Search code examples
phputf-8character-encodingpreg-replacewindows-server-2008

Replacing empty space with preg_replace causes invalid characters with UTF-8


Our PHP web application (PHP 5.6.30 running on Windows Server 2008 R2) uses UTF-8 encoding but needs to import data from files that are encoded using Windows-1252. When the data is imported it is converted to UTF-8 as follows.

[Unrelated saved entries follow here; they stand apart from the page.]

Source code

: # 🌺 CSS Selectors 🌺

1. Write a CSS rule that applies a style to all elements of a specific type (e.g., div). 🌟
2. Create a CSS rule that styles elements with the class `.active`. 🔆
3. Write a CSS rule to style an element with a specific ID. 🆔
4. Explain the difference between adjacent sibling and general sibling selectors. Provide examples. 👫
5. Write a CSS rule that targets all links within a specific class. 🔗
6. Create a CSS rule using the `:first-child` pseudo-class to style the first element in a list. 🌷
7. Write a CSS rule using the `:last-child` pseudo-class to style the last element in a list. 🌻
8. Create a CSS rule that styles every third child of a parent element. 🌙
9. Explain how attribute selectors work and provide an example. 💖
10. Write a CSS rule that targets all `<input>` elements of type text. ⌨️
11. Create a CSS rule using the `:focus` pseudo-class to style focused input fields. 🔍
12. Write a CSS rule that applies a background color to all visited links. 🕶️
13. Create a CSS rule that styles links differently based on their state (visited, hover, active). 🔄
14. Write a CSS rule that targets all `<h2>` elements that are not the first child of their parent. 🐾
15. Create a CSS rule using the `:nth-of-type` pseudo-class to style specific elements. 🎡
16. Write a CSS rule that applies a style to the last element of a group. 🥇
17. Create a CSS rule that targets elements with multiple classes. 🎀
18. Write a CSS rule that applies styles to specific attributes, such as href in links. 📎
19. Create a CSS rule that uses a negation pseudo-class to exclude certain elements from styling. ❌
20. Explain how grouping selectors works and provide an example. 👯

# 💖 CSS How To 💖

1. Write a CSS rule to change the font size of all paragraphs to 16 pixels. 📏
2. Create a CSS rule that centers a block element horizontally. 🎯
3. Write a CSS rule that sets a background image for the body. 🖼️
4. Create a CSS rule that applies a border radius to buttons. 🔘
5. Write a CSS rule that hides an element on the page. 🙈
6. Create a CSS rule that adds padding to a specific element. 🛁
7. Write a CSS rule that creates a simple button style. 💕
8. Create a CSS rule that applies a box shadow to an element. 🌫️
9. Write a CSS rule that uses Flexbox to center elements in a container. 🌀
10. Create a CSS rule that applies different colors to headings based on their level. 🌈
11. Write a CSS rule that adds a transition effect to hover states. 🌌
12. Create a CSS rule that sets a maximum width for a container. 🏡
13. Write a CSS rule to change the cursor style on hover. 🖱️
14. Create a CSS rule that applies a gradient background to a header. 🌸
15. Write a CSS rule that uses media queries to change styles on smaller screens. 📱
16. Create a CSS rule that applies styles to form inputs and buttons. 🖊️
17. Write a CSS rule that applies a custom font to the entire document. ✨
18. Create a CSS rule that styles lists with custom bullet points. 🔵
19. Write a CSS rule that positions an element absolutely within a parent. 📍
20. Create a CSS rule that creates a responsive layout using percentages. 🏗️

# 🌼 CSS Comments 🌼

iconv('Windows-1252', 'UTF-8', $value);

When we import the following sample data, the conversion works correctly for most of the Windows-1252 characters, but in line 8 below, the à character gives problems and is not correctly converted.

1;€
2;é
3;è
4;ë
5;ï
6;ä
7;á
8;à
9;ç
10;ß
11;ø 
12;í
13;ì
14;ñ
15;@
16;û

Here is a screenshot showing the result of displaying this data on the website.

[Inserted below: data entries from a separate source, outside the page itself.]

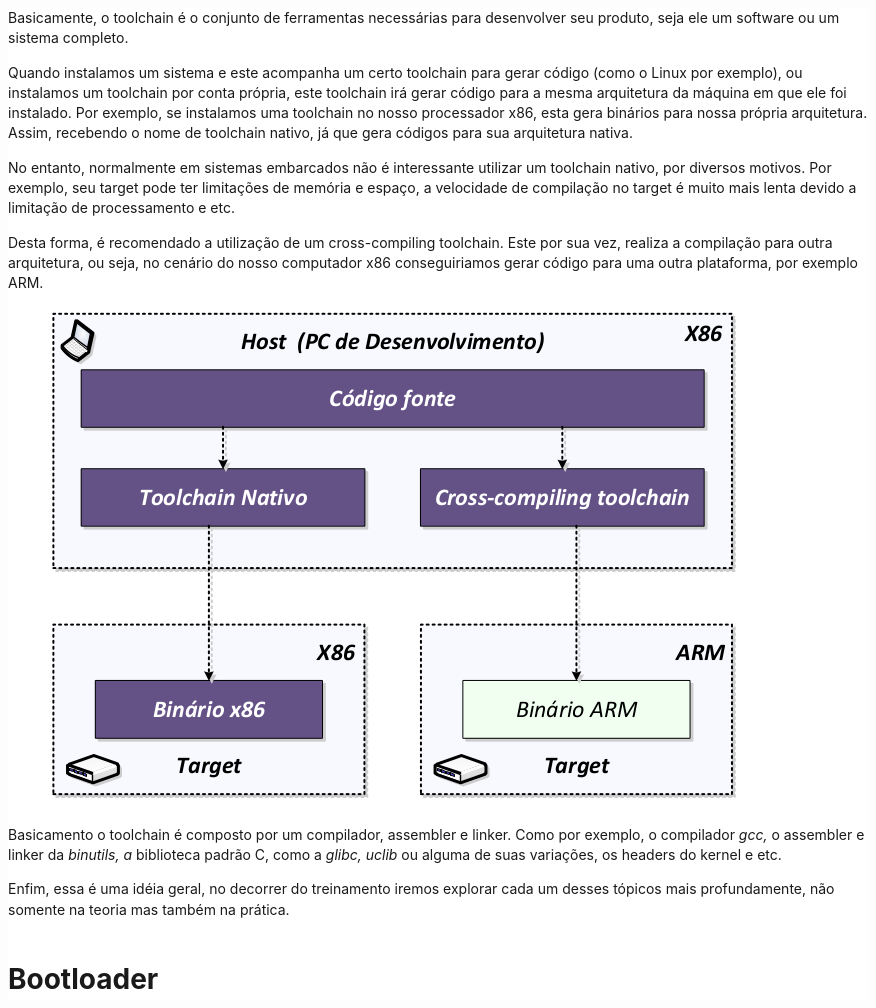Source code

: Basicamente, o toolchain é o conjunto de ferramentas necessárias para desenvolver seu produto, seja ele um software ou um sistema completo.

Quando instalamos um sistema e este acompanha um certo toolchain para gerar código \(como o Linux por exemplo\), ou instalamos um toolchain por conta própria, este toolchain irá gerar código para a mesma arquitetura da máquina em que ele foi instalado. Por exemplo, se instalamos uma toolchain no nosso processador x86, esta gera binários para nossa própria arquitetura. Assim, recebendo o nome de toolchain nativo, já que gera códigos para sua arquitetura nativa.

No entanto, normalmente em sistemas embarcados não é interessante utilizar um toolchain nativo, por diversos motivos. Por exemplo, seu target pode ter limitações de memória e espaço, a velocidade de compilação no target é muito mais lenta devido a limitação de processamento e etc.

Desta forma, é recomendado a utilização de um cross-compiling toolchain. Este por sua vez, realiza a compilação para outra arquitetura, ou seja, no cenário do nosso computador x86 conseguiriamos gerar código para uma outra plataforma, por exemplo ARM.

<figure>
<img src="/assets/posts/dsle20/arch-4.png" alt="">
</figure>

Basicamento o toolchain é composto por um compilador, assembler e linker. Como por exemplo, o compilador _gcc,_ o assembler e linker da _binutils, a_ biblioteca padrão C, como a _glibc, uclib_ ou alguma de suas variações, os headers do kernel e etc. 

Enfim, essa é uma idéia geral, no decorrer do treinamento iremos explorar cada um desses tópicos mais profundamente, não somente na teoria mas também na prática.

# Bootloader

enter image description here

Does anyone know why the PHP iconv is not correctly converting the à character?


Solution

  • I resolved this issue and it ended up having nothing to do with iconv like I initially thought. The change that was required was such a small one, only one character, but it took me ages to hunt this down. It turns out that the offending statement was actually the following:

    preg_replace('/\s+/', ' ',$columnvalue))
    

    The purpose of this regular expression is to remove white space from the value, but because the encoding was UTF-8 this regular expression had a residual effect of corrupting the à character. I resolved this but adding u (unicode modifier) to the end of the regular expression definition. So the expression became:

    preg_replace('/\s+/u', ' ',$columnvalue))
    

    And then the encoding of the page was correct.